The unrealized narrator takes the reader on a slow journey through her thought process and memories. Such a trip is rarely linear. The story starts with Imp as a young girl viewing a painting in a museum. The Drowning Girl is a painting that might have captured a ghost story from the last century that may or may not have been inspired by a woman named Eva Canning. Imp feels a strange connection to this woman and feels almost threatened by the presence of the painting as though it is stirring uncomfortable feelings inside of her.
The crux of this event happened around Imp’s meeting of this strange woman Eva that reminds her of her favorite painting. It happens that in the present Imp remembers meeting this woman twice and she instinctually knows that one of these stories might be false. Depending upon the time of the memory, Imp might remember Eva as a mermaid or a werewolf. This duality is unconsciously echoed throughout the book represented by the transgendered Abalyn, who argues that while her body might have started life as a male that she had always been female in the soul. Eva might be remembered as having two identities, but only one of them has ever been real.

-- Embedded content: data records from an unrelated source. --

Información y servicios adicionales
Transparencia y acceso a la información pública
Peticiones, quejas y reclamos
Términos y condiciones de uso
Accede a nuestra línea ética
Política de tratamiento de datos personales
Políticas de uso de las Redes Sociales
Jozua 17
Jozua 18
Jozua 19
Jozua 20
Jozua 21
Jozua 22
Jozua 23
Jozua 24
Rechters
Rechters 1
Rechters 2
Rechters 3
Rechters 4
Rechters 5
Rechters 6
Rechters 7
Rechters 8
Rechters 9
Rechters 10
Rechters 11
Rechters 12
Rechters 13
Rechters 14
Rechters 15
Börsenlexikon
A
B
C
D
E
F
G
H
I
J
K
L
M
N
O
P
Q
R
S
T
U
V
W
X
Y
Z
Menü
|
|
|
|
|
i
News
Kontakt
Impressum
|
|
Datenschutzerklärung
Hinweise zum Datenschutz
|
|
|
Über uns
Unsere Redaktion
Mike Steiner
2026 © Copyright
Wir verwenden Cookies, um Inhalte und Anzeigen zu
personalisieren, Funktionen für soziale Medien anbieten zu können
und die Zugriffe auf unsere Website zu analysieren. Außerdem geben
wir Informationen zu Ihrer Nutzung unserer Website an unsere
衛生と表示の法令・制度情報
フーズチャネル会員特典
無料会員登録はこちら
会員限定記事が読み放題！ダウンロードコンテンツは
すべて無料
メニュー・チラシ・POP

Imp has to face three different mysteries: which Eva was real, what happened to her, and can she have a life after being touched by strangeness.
I very much enjoy this book, but it was a slow and difficult read. That’s not an insult. I read the chapters slowly and enjoying thinking about the clues. Kiernan’s style is normally very lyrical and clean. This time around, it is much more personal and loose. I couldn’t stop reading.
I recommend the book, but I still couldn’t rate it fully. That’s not a bad thing.